The data Block Start

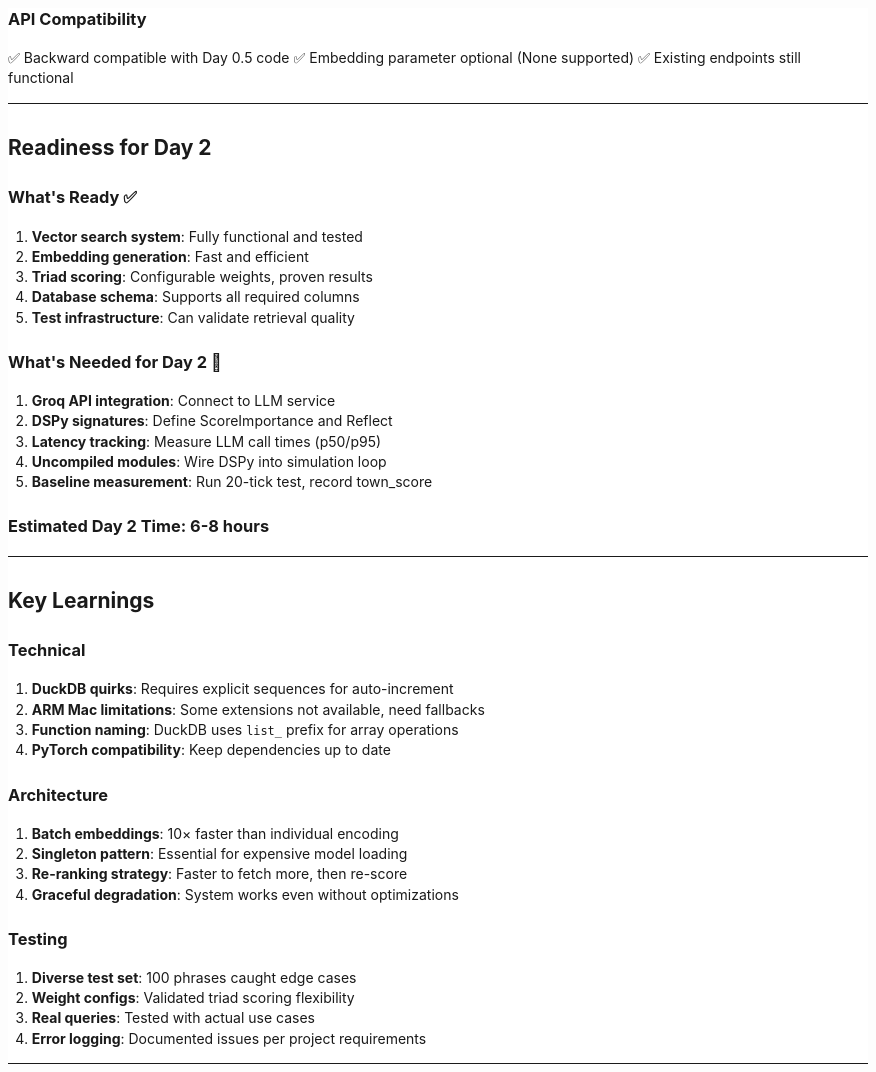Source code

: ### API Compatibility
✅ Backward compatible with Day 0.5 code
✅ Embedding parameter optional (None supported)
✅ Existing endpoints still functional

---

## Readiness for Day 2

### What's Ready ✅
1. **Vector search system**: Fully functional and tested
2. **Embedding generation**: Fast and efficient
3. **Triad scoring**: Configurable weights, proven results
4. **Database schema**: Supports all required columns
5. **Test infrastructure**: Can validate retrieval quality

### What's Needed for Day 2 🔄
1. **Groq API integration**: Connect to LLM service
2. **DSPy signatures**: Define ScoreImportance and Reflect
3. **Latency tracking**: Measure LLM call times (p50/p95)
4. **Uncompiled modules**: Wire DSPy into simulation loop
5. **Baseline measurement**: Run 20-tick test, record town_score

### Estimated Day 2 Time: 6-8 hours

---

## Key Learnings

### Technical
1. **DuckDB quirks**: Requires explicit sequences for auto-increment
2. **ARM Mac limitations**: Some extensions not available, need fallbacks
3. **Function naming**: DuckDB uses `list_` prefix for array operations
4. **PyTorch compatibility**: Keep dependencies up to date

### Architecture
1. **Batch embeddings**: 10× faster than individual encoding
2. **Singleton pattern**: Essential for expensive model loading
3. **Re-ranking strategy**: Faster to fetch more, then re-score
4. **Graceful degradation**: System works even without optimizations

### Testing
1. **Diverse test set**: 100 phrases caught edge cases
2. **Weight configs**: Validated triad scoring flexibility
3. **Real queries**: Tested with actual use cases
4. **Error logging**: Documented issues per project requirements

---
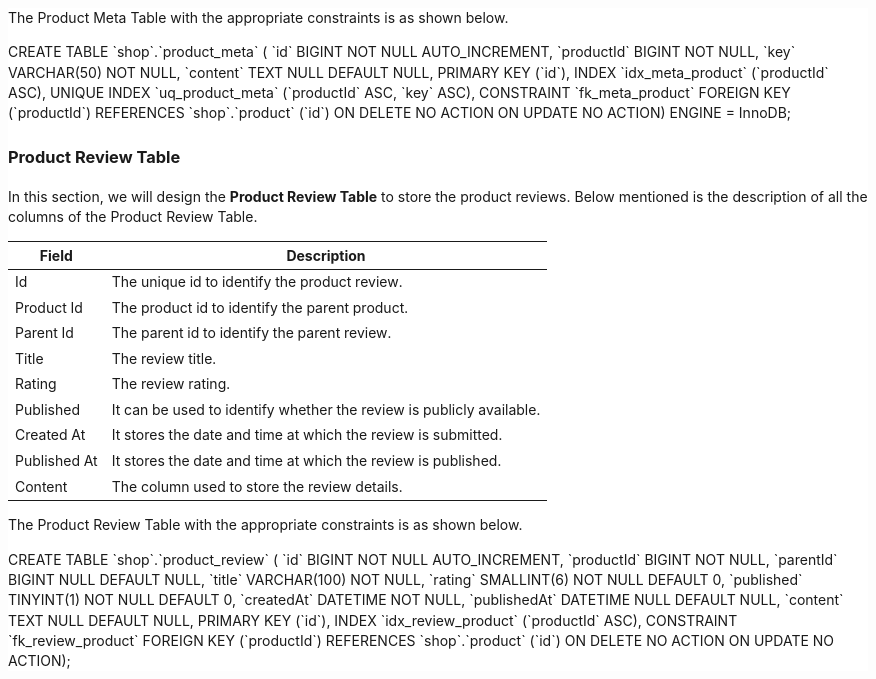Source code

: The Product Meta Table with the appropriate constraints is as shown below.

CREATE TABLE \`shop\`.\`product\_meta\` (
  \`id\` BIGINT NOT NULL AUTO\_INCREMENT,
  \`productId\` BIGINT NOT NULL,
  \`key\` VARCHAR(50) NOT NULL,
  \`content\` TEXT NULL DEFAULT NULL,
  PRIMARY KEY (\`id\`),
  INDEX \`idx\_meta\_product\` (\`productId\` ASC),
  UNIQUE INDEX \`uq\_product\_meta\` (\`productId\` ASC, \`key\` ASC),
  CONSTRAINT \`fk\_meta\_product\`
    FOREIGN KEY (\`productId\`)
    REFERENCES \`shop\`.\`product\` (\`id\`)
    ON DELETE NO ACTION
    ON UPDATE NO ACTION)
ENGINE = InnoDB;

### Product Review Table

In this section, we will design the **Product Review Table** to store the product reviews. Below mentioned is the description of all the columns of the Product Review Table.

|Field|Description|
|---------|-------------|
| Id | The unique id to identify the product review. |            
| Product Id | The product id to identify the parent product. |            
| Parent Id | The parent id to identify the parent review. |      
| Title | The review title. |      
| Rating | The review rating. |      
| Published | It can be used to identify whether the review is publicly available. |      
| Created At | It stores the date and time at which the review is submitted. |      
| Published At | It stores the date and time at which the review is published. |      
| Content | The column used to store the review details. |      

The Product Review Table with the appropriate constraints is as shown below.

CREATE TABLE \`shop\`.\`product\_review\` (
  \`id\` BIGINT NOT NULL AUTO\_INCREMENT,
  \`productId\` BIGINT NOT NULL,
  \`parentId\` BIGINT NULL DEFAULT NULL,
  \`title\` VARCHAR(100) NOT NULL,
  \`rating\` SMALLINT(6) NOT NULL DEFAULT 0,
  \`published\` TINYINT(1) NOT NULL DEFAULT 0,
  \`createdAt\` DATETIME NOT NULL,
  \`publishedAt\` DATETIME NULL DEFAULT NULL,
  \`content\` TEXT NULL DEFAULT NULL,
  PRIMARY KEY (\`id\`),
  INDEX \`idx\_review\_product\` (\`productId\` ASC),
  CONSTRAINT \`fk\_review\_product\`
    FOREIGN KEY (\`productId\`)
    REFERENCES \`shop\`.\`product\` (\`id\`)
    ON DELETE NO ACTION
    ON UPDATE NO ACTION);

The data Block End
The data Block Start

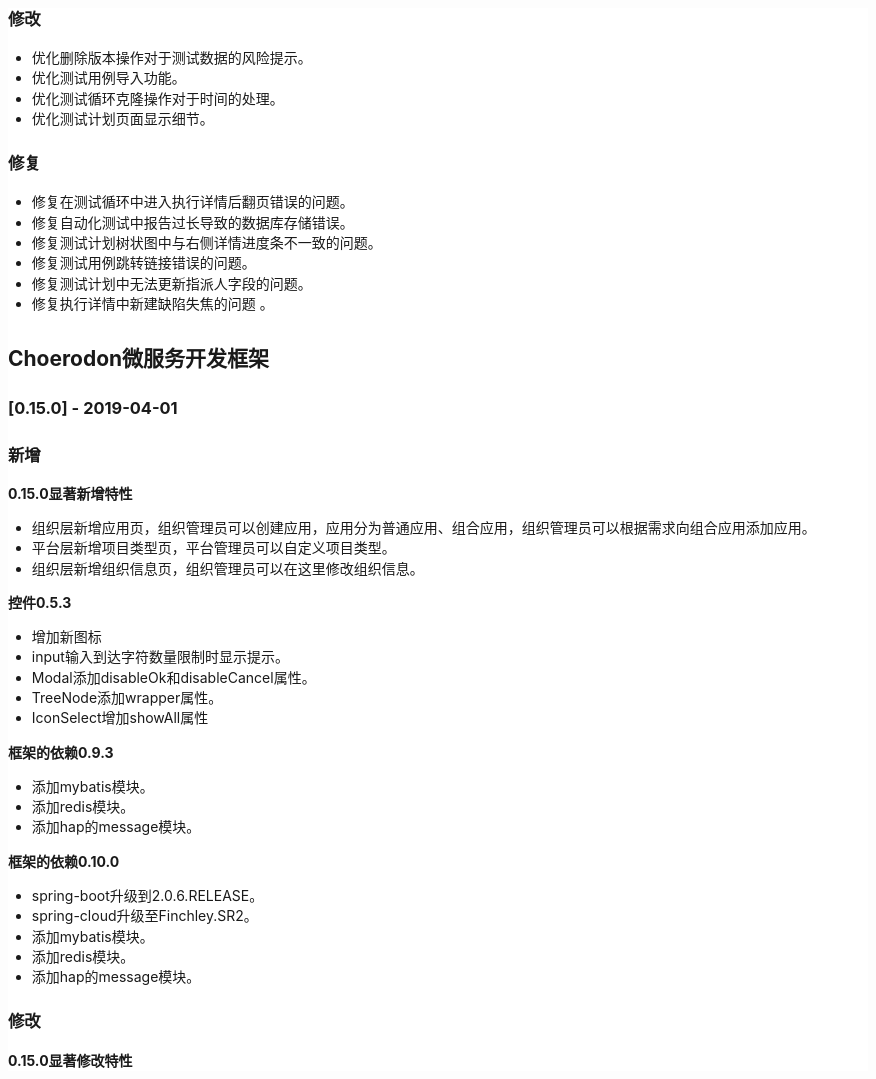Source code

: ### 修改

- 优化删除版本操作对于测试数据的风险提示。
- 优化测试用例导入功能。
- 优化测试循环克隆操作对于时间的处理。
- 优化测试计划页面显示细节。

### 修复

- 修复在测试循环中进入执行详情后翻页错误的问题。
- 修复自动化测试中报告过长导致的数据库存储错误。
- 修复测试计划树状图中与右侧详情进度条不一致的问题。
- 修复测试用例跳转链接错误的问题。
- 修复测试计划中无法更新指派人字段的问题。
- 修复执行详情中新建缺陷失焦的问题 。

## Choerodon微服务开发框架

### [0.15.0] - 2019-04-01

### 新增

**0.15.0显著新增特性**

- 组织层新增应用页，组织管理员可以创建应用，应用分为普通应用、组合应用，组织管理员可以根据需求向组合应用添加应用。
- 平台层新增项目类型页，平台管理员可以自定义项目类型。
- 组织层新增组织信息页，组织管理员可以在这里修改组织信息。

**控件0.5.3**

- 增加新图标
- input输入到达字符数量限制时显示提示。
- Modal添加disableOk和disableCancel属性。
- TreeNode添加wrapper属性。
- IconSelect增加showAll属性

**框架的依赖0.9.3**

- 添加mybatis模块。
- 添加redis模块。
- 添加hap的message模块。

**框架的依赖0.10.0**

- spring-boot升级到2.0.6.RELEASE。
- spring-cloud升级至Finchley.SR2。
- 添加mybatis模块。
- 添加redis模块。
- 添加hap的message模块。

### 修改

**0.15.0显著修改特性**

The data Block End
The data Block Start

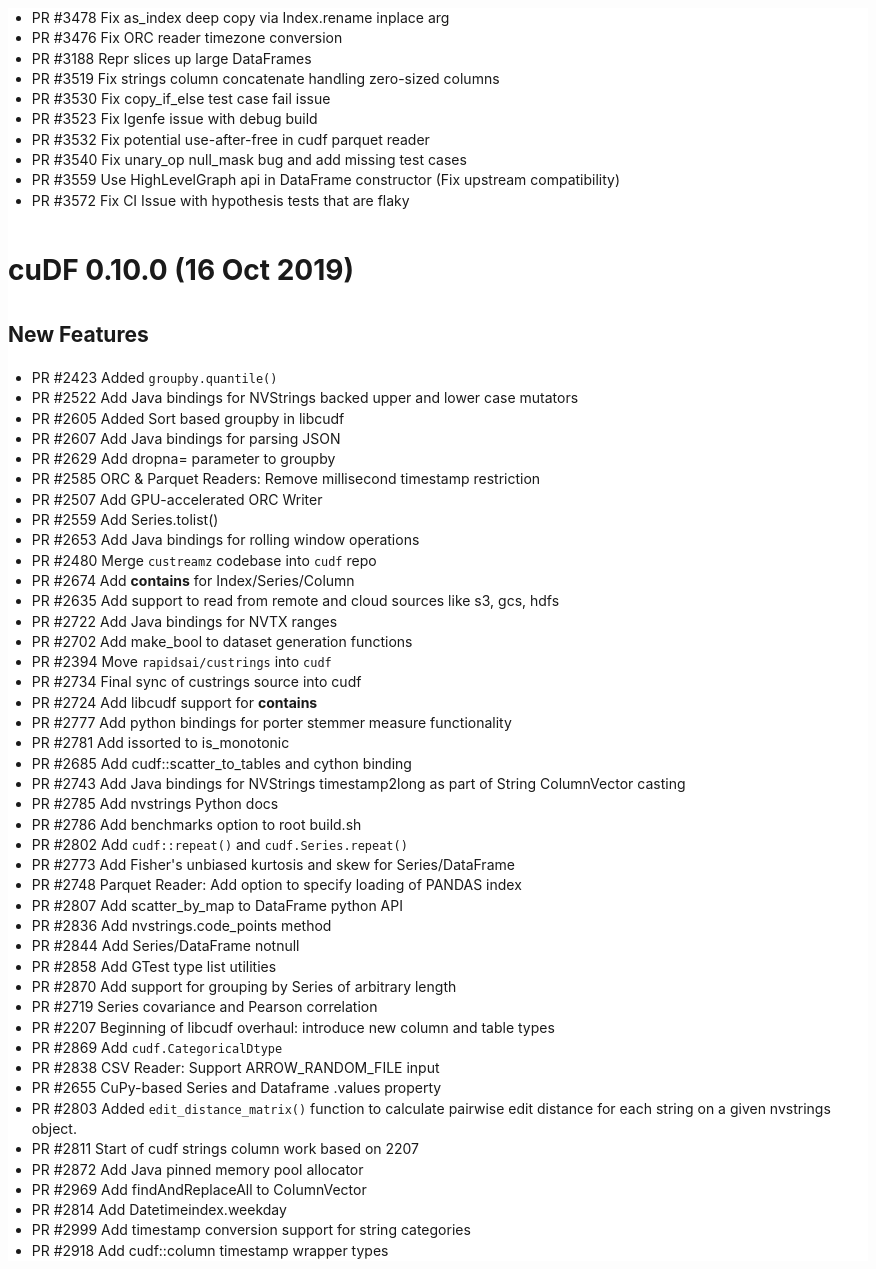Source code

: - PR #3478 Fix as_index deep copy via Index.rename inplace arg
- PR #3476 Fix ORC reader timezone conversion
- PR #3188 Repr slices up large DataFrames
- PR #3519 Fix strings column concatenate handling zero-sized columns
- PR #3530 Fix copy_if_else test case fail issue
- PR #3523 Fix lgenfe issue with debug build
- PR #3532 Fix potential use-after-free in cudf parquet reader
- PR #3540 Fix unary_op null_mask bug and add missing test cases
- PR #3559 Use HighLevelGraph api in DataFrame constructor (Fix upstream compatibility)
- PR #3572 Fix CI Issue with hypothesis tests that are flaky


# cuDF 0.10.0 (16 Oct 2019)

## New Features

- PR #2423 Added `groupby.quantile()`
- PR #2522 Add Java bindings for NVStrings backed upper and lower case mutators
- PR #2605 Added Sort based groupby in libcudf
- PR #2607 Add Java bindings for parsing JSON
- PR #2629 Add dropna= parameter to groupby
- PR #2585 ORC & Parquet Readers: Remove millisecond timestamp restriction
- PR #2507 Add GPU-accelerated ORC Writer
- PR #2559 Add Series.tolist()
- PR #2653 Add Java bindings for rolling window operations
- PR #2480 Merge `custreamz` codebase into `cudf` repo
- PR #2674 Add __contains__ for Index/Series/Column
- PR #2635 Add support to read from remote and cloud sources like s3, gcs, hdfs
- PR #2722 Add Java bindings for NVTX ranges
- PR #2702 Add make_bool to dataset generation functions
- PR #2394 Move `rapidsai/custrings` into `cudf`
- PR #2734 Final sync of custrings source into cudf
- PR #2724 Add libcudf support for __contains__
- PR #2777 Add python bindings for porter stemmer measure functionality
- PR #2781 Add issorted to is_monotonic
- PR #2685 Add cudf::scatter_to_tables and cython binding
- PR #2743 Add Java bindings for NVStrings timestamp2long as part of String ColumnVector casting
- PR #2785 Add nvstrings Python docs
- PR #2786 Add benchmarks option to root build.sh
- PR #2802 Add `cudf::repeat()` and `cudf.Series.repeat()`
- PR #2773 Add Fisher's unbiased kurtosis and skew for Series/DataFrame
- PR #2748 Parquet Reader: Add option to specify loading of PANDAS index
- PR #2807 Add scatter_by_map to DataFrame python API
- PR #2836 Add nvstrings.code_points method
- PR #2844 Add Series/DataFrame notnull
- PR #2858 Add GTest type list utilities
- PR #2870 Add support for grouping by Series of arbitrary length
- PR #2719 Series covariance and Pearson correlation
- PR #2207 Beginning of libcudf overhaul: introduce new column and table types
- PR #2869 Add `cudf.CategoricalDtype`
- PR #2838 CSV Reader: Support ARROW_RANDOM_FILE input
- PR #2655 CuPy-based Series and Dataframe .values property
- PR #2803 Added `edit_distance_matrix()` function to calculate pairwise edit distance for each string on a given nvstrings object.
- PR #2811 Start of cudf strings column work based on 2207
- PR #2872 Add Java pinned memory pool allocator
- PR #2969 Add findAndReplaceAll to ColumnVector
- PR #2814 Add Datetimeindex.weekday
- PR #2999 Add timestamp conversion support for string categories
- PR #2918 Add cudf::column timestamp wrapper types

The data Block End

§ **What is being asked**: Gather from the records above every line containing the string "bindings".

§ **Answer for the task**:
- PR #2522 Add Java bindings for NVStrings backed upper and lower case mutators
- PR #2607 Add Java bindings for parsing JSON
- PR #2653 Add Java bindings for rolling window operations
- PR #2722 Add Java bindings for NVTX ranges
- PR #2777 Add python bindings for porter stemmer measure functionality
- PR #2743 Add Java bindings for NVStrings timestamp2long as part of String ColumnVector casting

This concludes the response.